Devlin Bernie, Jones Bobby L, Bacanu Silviu-Alin, Roeder Kathryn
Department of Psychiatry, University of Pittsburgh School of Medicine, 3811 O'Hara Street, Pittsburgh, PA 15213, USA.
Genet Epidemiol. 2002 Jan;22(1):52-65. doi: 10.1002/gepi.1043.
To determine the genetic etiology of complex diseases, a common study design is to recruit affected sib/relative pairs (ASP/ARP) and evaluate their genome-wide distribution of identical by descent (IBD) sharing using a set of highly polymorphic markers. Other attributes or environmental exposures of the ASP/ARP, which are thought to affect liability to disease, are sometimes collected. Conceivably, these covariates could refine the linkage analysis. Most published methods for ASP/ARP linkage with covariates can be conceptualized as logistic models in which IBD status of the ASP is predicted by pair-specific covariates. We develop a different approach to the problem of ASP analysis in the presence of covariates, one that extends naturally to ARP under certain conditions. For ASP linkage analysis, we formulate a mixture model in which a disease mutation is segregating in only a fraction alpha of the sibships, with 1 - alpha sibships being unlinked. Covariate information is used to predict membership within groups; in this report, the two groups correspond to the linked and unlinked sibships. For an ASP with covariate(s) Z = z and multilocus genotype X = x, the mixture model is alpha(z)g(x; lambda) + [1 - alpha(z)]g(0)(x), in which g(0)(x) follows the distribution of genotypes under the null IBD distribution and g(x; lambda) allows for increased IBD sharing. Two mixture models are developed. The pre-clustering model uses covariate information to form probabilistic clusters and then tests for excess IBD sharing independent of the covariates. The Cov-IBD model determines probabilistic group membership by joint consideration of covariate and IBD values. Simulations show that incorporating covariates into linkage analysis can enhance power substantially. A feature of our conceptualization of ASP linkage analysis, with covariates, is that it is apparent how data analysis might evaluate covariates prior to the linkage analysis, thus avoiding the loss of power described by Leal and Ott [2000] when data are stratified.

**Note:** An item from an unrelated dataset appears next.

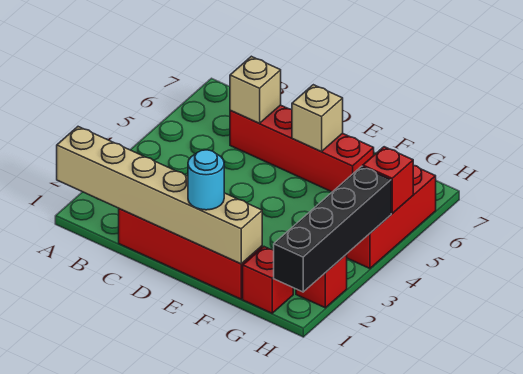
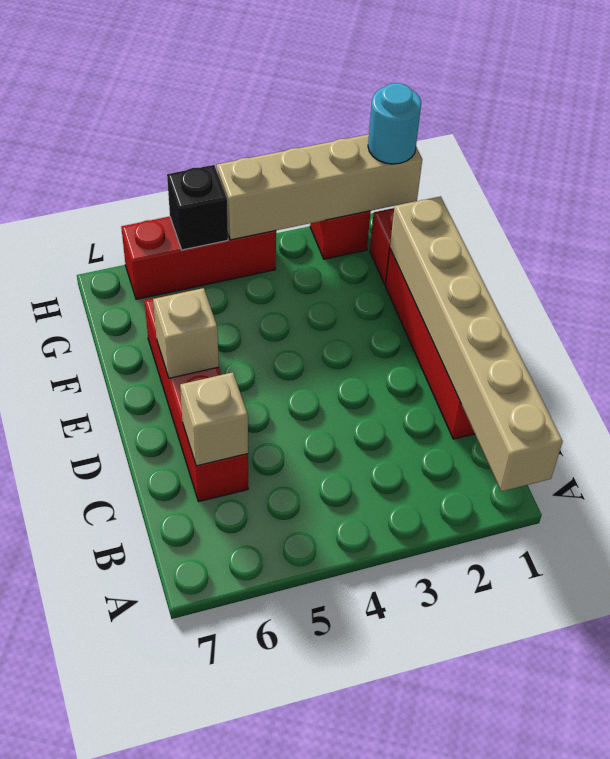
cyan 1x1 round brick [188,150,224,210] -> cyan 1x1 round brick moved to [368,83,421,164]
black 1x4 brick [274,166,391,292] -> tan 1x4 brick [217,134,422,240]
red 1x1 brick [363,147,413,213] -> black 1x1 brick [167,165,228,250]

为了确定复杂疾病的遗传病因,一种常见的研究设计是招募患病同胞/亲属对(ASP/ARP),并使用一组高度多态性标记评估其全基因组同源等位基因(IBD)共享的分布情况。有时还会收集ASP/ARP的其他特征或环境暴露因素,这些因素被认为会影响疾病易感性。可以想象,这些协变量可能会改进连锁分析。大多数已发表的用于有协变量的ASP/ARP连锁分析的方法都可以概念化为逻辑模型,其中ASP的IBD状态由成对特定的协变量预测。我们针对存在协变量时的ASP分析问题开发了一种不同的方法,该方法在某些条件下可以自然地扩展到ARP。对于ASP连锁分析,我们构建了一个混合模型,其中疾病突变仅在一部分(α)同胞对中分离,而1 - α的同胞对不连锁。协变量信息用于预测组内成员身份;在本报告中,这两组对应于连锁和不连锁的同胞对。对于具有协变量Z = z和多位点基因型X = x的ASP,混合模型为α(z)g(x; λ) + [1 - α(z)]g(0)(x),其中g(0)(x)遵循零IBD分布下的基因型分布,g(x; λ)允许增加IBD共享。我们开发了两种混合模型。预聚类模型使用协变量信息形成概率簇,然后独立于协变量测试是否存在过多的IBD共享。Cov - IBD模型通过联合考虑协变量和IBD值来确定概率组成员身份。模拟表明,将协变量纳入连锁分析可以显著提高功效。我们对有协变量的ASP连锁分析进行概念化的一个特点是,很明显数据分析如何在连锁分析之前评估协变量,从而避免了Leal和Ott [2000]所描述的在数据分层时出现的功效损失。